American Association for Aerosol Research - Abstract Submission

AAAR 34th Annual Conference
October 12 - October 16, 2015
Hyatt Regency
Minneapolis, Minnesota, USA

Abstract View


Characterization of Traffic Emissions Exposure Metrics in the Dorm Room Inhalation to Vehicle Emissions (DRIVE) Study: Spatial and Temporal Dynamics in an Urban Area

JENNIFER L. MOUTINHO, Donghai Liang, Rachel Golan, Chandresh Ladva, Karoline Johnson, Joseph Abrams, Roby Greenwald, Stefanie Ebelt Sarnat, Vishal Verma, Rodney J. Weber, Dean Jones, Jeremy Sarnat, Armistead G. Russell, Georgia Institute of Technology

     Abstract Number: 178
     Working Group: Urban Aerosols

Abstract
A 13-week intensive sampling campaign was conducted at 6 ambient and 2 indoor monitoring sites surrounding Atlanta’s busiest highway with the study area focusing on the Georgia Institute of Technology campus. 54 college students living in dorms near (20 m) or far (1.4 km) from the highway were recruited for personal exposure monitor sampling and biomonitoring which included saliva and blood sampling.
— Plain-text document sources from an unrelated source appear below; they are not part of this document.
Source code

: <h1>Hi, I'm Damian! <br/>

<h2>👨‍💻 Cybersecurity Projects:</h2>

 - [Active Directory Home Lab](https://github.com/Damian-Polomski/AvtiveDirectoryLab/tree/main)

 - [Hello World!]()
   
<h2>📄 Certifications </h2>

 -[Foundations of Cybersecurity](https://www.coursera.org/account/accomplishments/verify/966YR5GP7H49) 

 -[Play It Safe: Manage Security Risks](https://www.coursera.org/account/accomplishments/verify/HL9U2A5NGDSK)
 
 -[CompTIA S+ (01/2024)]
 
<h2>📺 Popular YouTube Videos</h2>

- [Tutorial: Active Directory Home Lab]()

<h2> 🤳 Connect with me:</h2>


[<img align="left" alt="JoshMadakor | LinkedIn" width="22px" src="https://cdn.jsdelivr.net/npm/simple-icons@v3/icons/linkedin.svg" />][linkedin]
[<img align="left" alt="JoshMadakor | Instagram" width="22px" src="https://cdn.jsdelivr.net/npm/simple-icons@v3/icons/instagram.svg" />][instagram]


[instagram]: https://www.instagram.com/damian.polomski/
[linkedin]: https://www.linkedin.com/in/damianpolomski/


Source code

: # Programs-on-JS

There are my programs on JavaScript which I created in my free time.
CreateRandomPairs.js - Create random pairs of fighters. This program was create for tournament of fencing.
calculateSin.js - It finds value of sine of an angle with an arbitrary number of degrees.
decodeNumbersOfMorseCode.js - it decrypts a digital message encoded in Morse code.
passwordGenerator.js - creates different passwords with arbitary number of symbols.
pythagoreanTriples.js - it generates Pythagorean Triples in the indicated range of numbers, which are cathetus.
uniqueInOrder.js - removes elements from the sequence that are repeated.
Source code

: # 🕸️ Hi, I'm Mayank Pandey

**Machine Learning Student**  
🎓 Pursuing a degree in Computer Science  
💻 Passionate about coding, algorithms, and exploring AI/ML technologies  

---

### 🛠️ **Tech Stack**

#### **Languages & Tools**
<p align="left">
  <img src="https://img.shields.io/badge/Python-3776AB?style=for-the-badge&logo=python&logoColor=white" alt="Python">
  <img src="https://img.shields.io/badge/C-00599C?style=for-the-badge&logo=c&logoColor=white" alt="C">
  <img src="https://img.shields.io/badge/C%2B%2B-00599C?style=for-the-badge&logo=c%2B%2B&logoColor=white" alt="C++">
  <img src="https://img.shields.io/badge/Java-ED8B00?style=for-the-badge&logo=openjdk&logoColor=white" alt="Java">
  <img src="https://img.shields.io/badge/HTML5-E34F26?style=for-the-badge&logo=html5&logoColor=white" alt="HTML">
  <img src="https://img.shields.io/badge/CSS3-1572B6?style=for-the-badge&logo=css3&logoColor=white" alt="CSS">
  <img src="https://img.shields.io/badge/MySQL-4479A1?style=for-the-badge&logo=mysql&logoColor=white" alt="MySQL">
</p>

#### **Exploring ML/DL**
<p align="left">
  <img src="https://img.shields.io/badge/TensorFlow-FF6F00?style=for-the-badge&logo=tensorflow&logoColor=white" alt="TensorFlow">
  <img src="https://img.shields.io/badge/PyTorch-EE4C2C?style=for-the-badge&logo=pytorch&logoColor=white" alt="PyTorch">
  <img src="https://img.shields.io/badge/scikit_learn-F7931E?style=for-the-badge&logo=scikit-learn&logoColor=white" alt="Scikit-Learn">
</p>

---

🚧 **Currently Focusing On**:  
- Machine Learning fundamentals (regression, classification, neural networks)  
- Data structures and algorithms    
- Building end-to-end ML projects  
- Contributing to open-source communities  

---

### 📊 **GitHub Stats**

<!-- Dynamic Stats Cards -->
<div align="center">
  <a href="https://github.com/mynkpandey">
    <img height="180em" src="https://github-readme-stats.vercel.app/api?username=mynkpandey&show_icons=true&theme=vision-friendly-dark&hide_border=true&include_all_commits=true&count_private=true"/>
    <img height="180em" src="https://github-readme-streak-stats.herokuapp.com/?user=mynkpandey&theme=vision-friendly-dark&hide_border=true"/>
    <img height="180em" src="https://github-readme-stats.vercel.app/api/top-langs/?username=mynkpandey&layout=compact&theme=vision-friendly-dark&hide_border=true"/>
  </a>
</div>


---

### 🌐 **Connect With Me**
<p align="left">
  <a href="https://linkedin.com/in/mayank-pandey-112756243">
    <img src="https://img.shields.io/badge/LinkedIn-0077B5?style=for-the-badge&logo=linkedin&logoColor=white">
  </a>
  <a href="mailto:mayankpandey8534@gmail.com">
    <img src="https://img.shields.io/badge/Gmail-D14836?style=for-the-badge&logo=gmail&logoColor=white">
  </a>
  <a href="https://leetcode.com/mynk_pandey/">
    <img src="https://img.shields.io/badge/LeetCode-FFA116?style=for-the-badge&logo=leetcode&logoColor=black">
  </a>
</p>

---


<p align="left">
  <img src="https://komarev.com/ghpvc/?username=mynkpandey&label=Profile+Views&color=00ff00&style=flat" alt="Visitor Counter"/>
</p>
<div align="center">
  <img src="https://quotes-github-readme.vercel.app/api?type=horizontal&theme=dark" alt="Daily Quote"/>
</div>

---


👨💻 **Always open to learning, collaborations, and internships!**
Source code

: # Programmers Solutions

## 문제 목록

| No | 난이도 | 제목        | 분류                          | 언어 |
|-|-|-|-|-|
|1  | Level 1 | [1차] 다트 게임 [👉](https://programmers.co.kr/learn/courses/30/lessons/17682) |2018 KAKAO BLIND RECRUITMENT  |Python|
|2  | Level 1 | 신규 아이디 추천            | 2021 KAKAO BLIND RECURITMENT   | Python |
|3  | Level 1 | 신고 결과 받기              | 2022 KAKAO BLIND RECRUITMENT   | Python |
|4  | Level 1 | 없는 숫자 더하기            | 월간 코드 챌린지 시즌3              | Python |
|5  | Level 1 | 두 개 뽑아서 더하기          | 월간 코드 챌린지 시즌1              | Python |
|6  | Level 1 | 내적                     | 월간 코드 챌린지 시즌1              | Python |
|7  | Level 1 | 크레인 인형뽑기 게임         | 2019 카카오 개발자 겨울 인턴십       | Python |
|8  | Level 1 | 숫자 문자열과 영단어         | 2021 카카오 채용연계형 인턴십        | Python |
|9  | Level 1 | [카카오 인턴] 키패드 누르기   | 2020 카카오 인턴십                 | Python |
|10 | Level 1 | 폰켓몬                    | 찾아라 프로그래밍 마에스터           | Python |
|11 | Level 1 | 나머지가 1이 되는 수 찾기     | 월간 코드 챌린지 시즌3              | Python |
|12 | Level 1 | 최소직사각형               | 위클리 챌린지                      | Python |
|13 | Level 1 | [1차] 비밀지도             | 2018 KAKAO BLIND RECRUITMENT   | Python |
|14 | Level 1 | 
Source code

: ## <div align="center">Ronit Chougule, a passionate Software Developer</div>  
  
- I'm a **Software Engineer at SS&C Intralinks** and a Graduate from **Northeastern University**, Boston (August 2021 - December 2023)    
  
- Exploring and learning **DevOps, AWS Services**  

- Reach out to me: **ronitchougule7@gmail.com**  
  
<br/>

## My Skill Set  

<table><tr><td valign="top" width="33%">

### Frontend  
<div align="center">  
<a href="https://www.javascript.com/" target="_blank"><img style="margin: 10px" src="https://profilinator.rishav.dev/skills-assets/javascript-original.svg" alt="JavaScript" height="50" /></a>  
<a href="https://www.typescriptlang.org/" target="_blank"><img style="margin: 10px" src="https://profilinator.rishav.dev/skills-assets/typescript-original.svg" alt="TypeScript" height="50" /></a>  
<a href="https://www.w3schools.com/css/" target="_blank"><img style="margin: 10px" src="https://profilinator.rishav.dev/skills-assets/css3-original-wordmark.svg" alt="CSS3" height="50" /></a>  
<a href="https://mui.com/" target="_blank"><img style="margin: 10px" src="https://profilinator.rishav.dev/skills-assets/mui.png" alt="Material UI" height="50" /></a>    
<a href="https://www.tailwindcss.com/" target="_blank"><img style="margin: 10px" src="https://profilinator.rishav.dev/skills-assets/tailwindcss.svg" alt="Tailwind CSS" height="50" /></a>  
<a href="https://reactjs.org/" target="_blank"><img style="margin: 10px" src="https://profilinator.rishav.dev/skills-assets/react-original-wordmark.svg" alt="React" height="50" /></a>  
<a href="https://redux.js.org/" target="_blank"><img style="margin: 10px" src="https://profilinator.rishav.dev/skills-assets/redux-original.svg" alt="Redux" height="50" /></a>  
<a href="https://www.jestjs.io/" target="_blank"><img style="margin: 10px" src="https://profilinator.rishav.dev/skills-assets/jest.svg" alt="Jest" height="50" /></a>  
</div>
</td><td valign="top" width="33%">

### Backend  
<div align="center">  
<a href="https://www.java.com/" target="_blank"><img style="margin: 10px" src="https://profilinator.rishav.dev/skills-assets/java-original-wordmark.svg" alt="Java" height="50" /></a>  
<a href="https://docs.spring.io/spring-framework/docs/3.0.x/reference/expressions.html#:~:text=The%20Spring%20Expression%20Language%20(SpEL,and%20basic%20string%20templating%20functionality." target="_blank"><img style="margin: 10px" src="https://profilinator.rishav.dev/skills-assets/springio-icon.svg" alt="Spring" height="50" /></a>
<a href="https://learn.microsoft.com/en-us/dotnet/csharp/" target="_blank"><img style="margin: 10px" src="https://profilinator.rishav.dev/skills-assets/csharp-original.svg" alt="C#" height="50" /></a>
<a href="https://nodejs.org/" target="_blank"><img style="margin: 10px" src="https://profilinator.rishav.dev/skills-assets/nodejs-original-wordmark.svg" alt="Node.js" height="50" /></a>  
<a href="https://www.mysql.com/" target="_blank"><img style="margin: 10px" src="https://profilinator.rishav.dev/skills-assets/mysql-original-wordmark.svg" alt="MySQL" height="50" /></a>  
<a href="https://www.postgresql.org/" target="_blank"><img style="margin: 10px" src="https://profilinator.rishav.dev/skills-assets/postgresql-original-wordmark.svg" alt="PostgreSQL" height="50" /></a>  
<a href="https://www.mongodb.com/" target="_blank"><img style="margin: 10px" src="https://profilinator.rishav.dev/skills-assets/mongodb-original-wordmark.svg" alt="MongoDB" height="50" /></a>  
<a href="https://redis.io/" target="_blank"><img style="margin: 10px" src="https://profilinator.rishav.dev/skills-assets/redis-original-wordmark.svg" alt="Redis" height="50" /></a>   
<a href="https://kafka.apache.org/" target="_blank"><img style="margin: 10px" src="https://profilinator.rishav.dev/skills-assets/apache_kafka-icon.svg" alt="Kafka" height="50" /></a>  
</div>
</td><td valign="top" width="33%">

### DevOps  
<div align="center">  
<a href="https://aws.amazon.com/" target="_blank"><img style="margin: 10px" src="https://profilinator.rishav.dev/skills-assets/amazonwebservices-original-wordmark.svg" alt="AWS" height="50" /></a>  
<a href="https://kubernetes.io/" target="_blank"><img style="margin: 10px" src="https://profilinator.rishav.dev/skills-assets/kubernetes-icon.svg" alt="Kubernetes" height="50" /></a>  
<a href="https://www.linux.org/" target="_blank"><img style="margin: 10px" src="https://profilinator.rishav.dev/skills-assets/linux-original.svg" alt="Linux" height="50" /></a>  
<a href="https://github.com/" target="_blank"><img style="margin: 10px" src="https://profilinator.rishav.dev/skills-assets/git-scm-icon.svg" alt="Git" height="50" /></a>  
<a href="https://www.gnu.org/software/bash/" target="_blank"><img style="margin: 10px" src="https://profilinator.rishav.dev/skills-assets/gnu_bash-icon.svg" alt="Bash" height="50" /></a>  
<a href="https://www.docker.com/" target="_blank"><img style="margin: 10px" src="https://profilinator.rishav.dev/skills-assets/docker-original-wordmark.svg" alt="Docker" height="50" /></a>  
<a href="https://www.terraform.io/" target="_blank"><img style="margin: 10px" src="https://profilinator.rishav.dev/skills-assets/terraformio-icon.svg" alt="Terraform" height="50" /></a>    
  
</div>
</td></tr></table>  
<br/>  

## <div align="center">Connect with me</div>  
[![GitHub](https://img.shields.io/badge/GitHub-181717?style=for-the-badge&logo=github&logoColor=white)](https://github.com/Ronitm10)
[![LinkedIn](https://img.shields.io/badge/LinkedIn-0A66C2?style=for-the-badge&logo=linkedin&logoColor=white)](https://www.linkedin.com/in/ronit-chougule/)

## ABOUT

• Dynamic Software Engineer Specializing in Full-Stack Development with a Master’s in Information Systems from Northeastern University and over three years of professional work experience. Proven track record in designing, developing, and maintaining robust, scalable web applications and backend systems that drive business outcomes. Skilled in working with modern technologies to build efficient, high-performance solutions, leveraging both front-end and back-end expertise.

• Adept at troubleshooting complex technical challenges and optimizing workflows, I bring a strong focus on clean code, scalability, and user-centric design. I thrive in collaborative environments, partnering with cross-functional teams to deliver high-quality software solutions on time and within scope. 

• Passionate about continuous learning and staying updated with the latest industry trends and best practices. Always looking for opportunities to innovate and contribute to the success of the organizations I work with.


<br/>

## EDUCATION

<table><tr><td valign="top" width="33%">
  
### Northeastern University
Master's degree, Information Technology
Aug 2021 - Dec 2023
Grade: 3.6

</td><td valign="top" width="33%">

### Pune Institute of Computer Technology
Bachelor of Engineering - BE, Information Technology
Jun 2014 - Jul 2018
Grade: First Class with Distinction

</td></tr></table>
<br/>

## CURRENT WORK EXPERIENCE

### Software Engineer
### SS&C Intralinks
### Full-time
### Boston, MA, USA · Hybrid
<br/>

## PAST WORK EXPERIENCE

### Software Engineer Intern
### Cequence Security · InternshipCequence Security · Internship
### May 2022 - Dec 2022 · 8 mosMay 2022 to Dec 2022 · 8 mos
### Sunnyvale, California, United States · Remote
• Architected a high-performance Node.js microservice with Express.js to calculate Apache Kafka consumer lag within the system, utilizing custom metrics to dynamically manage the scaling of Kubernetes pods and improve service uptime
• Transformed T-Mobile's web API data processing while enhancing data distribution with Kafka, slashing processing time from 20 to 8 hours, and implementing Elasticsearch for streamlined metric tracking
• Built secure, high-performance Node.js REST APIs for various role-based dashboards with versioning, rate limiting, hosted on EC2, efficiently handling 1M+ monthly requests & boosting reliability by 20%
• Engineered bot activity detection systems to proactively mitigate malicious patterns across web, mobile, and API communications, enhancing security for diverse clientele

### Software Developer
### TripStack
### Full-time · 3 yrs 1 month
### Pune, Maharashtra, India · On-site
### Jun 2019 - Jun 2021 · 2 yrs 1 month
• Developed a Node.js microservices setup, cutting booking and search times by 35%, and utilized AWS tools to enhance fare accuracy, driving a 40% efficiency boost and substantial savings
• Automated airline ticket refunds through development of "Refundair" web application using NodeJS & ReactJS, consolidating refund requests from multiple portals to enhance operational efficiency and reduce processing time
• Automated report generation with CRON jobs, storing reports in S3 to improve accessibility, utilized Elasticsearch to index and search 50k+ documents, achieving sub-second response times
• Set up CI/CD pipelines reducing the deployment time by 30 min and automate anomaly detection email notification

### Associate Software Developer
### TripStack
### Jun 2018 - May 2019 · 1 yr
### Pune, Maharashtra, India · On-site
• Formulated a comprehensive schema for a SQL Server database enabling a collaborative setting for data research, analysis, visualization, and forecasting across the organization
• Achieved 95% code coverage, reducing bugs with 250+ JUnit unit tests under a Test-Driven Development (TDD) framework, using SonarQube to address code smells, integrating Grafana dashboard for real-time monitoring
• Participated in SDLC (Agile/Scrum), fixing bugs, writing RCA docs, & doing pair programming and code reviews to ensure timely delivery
Traffic-related contaminant indicators selected to capture the heterogeneity of primary traffic emissions were measured at each site, including particle mass and number, elemental and organic carbon, nitrogen oxides, and carbon monoxide. Measurements collected at the sampling sites were further compared to AERMOD modeling results to determine pollutant gradients across the sampling area. In addition, the suitability of two multipollutant traffic exposure indicators were quantified and evaluated for use in small cohort epidemiological studies. Measurements of nitrogen oxides, carbon monoxide, and particulate matter were collected using low cost sensors to also assess their applicability in epidemiological studies. Results indicate a substantial impact from the highway on surrounding concentrations of primary traffic pollutants leading to prominent spatial and temporal variability at each sampling location, though the gradients were highly species dependent. The results are being used to identify which exposure metrics are most predictive of biologically-relevant primary traffic exposures for panel-based epidemiologic studies.